▸ Exercise description
Collect each line of the records containing the string "AÉRONEFS".

Given data: Begin

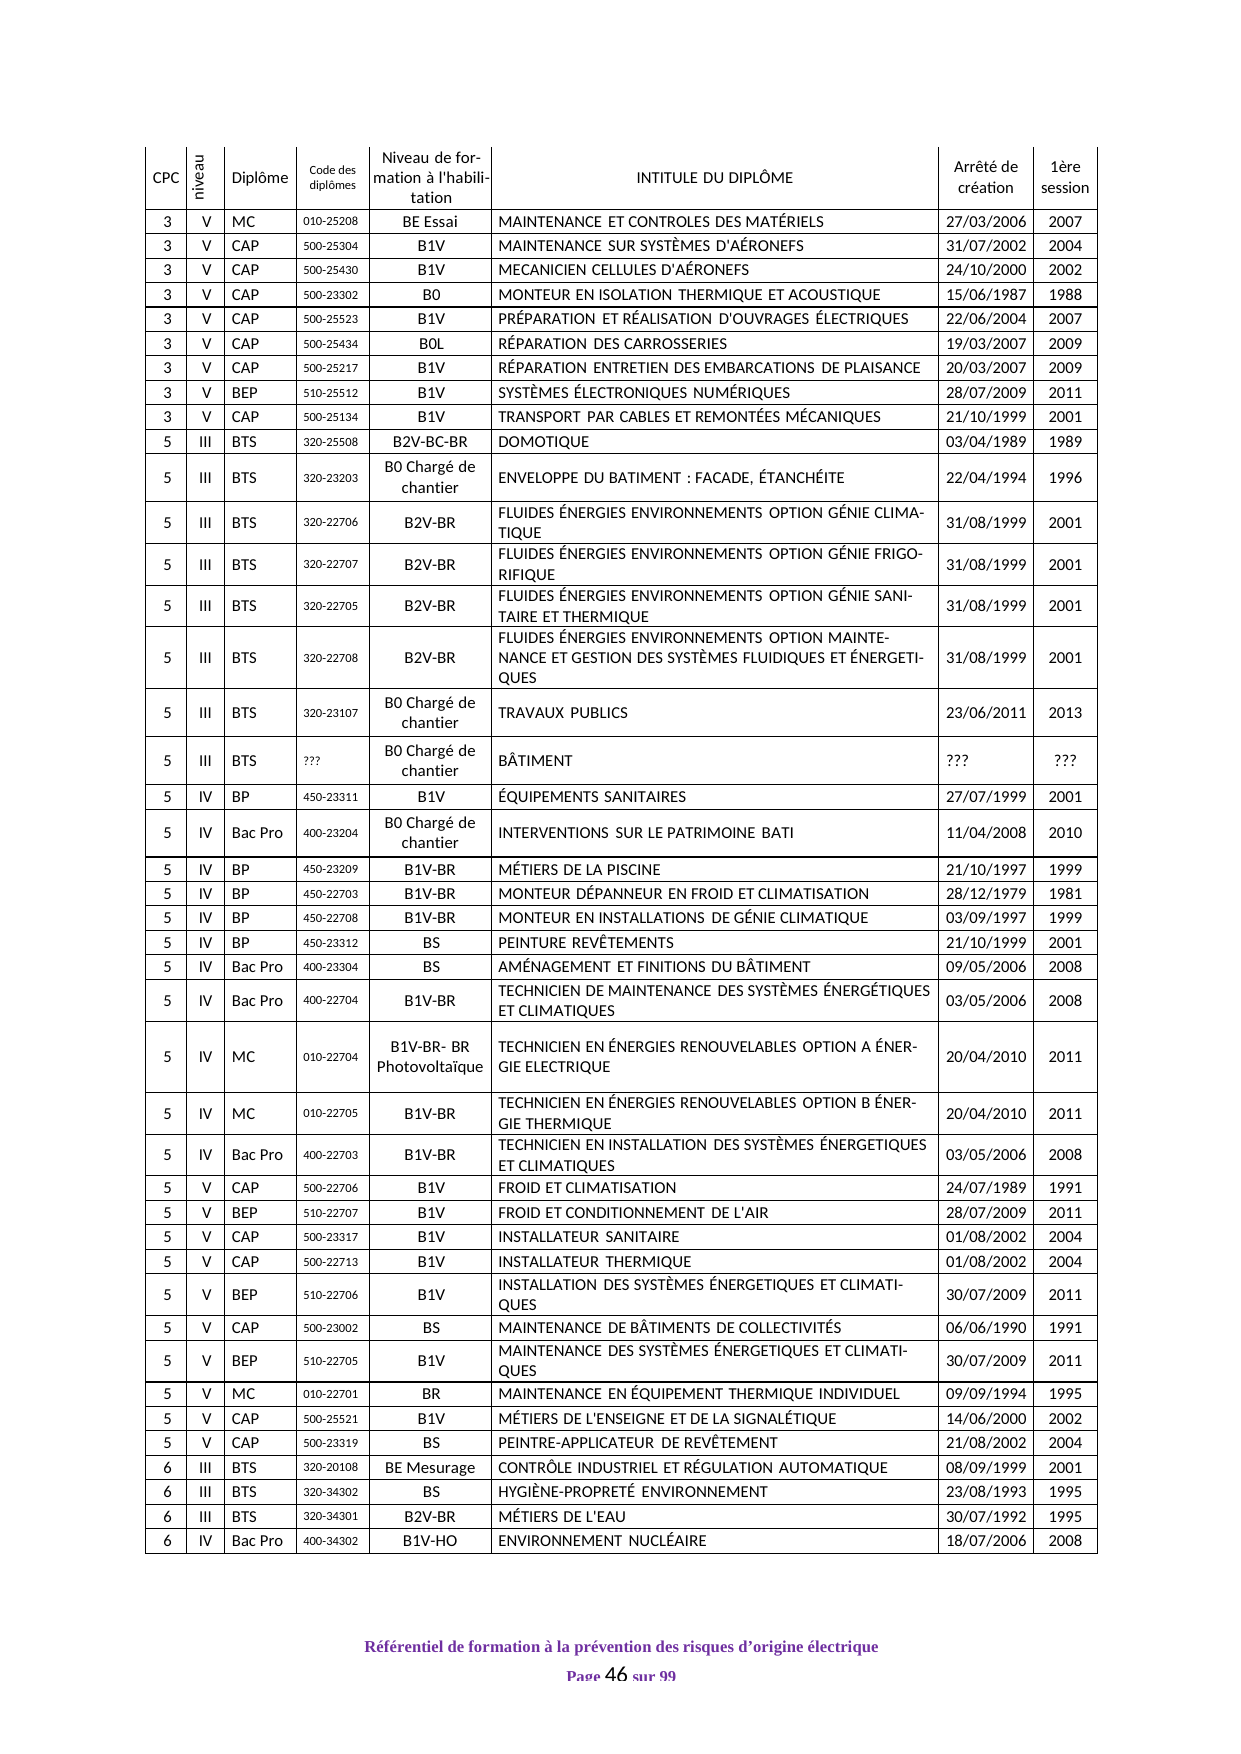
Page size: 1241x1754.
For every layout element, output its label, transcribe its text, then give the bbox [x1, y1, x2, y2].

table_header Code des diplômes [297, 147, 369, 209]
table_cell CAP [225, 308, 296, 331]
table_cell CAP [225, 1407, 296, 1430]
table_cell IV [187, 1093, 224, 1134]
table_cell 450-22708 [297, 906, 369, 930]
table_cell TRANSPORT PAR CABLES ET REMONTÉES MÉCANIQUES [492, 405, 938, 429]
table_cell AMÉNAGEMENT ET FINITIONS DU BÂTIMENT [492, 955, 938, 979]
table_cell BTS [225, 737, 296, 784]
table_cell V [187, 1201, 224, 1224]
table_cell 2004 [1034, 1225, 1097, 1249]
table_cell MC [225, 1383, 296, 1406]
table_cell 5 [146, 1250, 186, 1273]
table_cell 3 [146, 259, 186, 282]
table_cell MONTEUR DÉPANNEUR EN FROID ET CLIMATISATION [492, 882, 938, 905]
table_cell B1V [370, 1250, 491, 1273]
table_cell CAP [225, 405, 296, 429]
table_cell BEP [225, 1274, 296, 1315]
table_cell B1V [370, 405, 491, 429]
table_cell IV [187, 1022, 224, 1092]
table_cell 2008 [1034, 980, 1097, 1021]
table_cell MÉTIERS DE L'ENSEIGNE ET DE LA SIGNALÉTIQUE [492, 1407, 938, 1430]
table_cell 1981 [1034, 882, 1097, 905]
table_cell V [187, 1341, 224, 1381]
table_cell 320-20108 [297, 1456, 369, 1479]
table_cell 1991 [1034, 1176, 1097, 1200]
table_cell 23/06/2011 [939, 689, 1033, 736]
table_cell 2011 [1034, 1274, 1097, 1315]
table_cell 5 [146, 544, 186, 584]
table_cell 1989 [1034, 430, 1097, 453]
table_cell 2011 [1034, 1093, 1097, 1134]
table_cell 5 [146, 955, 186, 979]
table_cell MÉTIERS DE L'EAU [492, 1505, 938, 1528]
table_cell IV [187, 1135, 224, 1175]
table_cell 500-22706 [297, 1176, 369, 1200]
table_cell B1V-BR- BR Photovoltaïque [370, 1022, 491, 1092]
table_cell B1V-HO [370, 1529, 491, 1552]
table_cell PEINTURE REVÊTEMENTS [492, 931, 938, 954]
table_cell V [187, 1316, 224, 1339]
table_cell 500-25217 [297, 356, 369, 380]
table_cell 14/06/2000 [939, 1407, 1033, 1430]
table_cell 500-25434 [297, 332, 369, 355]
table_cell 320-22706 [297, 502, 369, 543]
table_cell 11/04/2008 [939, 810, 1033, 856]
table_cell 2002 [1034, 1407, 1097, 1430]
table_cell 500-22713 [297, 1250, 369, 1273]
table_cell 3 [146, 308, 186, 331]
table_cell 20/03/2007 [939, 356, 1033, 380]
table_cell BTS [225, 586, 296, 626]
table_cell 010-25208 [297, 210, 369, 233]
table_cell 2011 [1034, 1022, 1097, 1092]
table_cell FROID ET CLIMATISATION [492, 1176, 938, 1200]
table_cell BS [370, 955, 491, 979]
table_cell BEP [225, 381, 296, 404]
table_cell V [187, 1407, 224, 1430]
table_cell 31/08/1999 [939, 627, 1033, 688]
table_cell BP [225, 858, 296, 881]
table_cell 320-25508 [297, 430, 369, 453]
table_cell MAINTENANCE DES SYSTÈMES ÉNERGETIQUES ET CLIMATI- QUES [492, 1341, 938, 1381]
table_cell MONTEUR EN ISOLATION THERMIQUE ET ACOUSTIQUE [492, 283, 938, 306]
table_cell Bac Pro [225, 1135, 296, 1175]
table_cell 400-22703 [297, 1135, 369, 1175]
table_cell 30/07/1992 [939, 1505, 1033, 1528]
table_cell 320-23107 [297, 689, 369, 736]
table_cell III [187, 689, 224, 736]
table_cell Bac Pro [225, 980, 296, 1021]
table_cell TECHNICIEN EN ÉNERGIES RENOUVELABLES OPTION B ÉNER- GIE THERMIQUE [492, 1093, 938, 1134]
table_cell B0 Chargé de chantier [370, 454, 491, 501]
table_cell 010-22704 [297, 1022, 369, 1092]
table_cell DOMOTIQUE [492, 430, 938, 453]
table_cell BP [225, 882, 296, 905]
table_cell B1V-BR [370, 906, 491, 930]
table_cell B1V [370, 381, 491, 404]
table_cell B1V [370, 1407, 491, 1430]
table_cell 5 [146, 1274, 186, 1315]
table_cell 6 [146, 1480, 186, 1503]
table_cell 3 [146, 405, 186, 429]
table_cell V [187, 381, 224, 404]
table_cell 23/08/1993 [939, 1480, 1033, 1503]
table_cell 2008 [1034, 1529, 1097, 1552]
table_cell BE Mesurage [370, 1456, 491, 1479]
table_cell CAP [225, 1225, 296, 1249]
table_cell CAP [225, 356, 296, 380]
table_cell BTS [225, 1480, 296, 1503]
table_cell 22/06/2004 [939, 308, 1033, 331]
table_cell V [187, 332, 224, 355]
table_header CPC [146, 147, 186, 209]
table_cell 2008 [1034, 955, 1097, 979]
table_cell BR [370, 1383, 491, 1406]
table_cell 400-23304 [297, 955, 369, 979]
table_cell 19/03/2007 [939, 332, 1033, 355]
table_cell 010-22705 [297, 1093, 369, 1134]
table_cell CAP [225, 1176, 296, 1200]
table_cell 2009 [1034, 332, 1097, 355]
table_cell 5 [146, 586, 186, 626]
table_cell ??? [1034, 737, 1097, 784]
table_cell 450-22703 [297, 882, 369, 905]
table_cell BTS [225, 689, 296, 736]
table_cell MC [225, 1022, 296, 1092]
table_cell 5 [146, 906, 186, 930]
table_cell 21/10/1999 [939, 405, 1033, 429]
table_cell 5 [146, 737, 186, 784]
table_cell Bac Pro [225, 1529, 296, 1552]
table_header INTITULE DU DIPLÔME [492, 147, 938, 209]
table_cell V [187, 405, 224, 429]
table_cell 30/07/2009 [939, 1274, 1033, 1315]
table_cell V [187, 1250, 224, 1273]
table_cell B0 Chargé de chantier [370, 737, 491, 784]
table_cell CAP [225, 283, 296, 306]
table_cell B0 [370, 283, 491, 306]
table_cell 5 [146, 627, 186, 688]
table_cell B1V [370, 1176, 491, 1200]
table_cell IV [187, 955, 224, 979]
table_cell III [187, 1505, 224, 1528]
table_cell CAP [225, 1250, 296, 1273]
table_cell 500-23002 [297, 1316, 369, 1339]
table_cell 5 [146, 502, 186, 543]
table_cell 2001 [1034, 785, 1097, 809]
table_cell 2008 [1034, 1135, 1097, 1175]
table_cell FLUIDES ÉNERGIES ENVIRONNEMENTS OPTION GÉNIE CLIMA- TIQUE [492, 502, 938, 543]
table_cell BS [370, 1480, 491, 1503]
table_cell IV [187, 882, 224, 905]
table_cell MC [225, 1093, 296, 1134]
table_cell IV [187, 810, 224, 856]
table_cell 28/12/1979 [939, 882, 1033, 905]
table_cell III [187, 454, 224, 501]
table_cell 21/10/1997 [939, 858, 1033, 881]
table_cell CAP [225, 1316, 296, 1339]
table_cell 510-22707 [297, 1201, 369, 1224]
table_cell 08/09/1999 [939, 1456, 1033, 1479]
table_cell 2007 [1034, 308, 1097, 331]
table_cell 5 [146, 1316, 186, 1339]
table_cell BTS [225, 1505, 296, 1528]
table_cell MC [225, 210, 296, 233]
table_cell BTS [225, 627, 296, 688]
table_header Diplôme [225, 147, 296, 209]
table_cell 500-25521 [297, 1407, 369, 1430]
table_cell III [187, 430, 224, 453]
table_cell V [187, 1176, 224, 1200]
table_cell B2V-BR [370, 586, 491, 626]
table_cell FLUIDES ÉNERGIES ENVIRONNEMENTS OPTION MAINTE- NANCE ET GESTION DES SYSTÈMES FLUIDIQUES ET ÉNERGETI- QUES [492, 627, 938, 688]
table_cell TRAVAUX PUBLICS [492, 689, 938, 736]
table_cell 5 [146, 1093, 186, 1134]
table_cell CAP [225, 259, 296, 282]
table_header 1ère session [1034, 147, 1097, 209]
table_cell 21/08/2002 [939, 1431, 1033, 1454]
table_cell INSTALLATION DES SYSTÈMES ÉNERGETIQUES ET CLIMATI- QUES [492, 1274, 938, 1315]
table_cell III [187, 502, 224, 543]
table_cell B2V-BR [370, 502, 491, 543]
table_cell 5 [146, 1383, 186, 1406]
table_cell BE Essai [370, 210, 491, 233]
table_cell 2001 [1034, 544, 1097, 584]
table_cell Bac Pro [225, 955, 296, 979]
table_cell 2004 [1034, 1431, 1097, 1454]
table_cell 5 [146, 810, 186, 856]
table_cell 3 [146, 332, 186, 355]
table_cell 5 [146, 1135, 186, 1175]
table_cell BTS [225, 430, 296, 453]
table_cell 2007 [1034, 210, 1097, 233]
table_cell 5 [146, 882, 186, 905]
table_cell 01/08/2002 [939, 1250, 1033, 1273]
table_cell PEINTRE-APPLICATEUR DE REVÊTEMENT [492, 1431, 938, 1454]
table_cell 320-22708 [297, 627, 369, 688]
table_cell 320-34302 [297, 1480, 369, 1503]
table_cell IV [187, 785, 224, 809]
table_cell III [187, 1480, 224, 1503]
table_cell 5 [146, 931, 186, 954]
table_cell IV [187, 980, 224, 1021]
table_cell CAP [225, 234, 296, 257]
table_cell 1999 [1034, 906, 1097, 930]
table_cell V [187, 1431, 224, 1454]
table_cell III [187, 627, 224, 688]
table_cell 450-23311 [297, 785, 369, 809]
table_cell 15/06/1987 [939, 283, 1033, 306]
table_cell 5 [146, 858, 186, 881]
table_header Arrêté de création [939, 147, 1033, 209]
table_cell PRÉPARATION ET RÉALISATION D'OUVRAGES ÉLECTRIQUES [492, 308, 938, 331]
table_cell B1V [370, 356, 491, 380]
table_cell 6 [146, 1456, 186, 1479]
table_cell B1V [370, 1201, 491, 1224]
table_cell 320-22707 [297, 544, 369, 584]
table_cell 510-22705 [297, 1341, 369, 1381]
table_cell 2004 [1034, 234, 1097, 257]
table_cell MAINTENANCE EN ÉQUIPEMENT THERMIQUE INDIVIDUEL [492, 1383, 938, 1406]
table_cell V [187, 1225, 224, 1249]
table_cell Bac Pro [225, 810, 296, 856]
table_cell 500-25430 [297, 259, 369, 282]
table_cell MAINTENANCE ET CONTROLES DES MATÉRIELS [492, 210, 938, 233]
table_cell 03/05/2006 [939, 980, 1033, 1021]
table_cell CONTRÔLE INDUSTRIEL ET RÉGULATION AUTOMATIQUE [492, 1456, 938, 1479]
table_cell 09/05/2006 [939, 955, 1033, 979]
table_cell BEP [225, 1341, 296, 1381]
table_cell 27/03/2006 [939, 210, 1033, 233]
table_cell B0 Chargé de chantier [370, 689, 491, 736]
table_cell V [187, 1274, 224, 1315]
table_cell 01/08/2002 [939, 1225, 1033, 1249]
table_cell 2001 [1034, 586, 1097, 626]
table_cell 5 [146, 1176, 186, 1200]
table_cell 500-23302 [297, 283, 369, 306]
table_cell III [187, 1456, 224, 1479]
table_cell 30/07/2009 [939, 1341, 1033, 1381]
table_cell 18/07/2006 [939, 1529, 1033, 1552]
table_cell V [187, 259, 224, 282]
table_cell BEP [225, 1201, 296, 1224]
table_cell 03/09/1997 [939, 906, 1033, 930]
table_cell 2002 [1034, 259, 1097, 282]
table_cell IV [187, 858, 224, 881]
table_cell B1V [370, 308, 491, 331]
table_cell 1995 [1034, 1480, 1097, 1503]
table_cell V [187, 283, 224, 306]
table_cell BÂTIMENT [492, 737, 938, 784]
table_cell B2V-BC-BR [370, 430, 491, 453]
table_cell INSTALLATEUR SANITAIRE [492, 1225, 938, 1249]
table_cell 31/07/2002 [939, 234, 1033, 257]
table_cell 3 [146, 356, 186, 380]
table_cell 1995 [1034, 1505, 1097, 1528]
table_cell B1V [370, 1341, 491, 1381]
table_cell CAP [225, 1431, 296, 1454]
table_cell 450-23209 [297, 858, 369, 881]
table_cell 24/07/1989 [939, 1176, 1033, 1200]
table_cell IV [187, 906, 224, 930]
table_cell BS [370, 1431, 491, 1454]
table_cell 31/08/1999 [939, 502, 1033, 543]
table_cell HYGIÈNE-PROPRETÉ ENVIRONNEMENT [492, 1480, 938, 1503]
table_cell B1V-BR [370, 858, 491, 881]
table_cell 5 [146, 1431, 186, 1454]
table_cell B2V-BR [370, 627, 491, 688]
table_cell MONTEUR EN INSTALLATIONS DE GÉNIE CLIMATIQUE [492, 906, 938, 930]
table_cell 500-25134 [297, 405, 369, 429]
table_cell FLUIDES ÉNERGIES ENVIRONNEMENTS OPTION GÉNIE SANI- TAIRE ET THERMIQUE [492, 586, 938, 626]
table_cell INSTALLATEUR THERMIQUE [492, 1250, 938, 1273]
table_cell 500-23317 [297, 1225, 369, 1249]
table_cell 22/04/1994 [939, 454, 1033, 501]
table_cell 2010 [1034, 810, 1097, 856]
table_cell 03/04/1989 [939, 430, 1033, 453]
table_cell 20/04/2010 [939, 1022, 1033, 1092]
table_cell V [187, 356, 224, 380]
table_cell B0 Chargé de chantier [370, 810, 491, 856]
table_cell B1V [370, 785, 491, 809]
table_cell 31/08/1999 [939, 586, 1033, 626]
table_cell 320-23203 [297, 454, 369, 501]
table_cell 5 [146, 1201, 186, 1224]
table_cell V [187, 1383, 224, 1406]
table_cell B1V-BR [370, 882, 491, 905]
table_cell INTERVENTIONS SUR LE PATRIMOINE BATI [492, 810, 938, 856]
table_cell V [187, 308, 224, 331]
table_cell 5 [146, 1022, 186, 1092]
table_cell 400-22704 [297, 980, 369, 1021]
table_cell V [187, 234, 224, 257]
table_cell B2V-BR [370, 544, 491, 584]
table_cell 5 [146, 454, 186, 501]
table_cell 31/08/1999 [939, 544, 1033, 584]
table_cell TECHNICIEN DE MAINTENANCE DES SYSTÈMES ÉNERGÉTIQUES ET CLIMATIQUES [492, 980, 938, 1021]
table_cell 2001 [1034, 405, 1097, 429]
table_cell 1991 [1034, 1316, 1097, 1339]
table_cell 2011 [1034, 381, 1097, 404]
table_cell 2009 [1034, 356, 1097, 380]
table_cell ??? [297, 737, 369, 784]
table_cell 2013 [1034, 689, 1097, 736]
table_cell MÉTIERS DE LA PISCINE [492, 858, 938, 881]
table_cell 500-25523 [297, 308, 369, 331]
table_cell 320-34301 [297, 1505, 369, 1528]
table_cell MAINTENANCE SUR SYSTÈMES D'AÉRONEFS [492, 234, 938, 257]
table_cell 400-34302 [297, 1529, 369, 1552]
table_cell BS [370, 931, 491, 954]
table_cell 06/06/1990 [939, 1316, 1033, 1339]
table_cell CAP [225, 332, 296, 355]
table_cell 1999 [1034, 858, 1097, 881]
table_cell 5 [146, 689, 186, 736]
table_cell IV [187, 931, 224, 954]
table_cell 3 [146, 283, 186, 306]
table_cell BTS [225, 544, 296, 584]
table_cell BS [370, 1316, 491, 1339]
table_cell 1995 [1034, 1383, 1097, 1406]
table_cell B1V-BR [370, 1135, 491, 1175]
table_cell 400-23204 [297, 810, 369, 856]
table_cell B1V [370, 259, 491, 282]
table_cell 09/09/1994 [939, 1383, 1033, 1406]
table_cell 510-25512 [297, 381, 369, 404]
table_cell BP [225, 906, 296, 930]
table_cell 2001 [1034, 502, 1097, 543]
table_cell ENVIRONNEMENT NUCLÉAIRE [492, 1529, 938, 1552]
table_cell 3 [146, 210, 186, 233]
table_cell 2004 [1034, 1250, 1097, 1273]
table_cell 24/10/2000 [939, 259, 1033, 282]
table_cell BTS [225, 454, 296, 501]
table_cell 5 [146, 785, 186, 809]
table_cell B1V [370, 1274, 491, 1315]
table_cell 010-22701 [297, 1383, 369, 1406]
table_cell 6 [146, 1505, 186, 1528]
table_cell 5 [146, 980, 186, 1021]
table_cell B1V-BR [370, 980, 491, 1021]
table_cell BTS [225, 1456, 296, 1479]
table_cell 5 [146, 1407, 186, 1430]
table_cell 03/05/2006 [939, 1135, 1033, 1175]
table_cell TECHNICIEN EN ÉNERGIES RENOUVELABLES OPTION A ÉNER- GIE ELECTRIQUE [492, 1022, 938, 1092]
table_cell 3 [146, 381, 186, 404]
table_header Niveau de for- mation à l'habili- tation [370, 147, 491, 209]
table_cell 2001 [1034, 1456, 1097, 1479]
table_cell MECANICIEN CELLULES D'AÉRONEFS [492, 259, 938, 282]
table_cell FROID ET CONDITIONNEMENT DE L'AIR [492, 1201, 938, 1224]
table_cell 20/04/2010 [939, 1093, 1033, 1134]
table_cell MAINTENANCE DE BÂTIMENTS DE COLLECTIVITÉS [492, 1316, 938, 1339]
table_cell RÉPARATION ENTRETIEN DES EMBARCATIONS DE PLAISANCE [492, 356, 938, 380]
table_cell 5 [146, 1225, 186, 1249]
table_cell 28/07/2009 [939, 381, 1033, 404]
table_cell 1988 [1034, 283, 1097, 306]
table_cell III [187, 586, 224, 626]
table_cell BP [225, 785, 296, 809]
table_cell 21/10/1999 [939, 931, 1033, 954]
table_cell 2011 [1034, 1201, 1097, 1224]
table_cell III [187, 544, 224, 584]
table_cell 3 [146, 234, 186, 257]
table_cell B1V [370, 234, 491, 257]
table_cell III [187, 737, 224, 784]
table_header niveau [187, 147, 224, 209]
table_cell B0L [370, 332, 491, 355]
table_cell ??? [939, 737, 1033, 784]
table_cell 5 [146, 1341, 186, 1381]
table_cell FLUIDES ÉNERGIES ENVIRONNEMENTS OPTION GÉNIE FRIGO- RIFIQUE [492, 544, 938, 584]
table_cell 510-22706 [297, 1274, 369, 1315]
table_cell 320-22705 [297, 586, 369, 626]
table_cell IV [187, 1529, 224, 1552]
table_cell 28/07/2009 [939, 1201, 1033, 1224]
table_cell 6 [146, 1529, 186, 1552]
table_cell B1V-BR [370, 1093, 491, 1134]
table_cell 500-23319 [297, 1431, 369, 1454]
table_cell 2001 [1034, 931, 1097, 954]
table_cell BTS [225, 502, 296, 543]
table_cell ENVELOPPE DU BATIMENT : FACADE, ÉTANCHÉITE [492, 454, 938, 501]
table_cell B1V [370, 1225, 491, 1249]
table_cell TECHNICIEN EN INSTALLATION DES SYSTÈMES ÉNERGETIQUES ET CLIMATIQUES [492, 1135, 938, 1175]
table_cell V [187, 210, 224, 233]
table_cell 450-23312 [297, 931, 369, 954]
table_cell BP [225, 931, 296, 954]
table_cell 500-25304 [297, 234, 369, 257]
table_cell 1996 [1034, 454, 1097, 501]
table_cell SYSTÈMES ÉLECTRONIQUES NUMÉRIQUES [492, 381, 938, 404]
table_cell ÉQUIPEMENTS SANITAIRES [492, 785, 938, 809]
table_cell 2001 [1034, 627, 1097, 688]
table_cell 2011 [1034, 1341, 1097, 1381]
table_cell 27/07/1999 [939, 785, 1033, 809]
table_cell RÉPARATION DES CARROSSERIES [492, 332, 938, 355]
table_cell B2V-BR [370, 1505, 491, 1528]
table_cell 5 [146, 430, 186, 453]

Given data: End

▸ Answer space
table_cell MAINTENANCE SUR SYSTÈMES D'AÉRONEFS [492, 234, 938, 257]
table_cell MECANICIEN CELLULES D'AÉRONEFS [492, 259, 938, 282]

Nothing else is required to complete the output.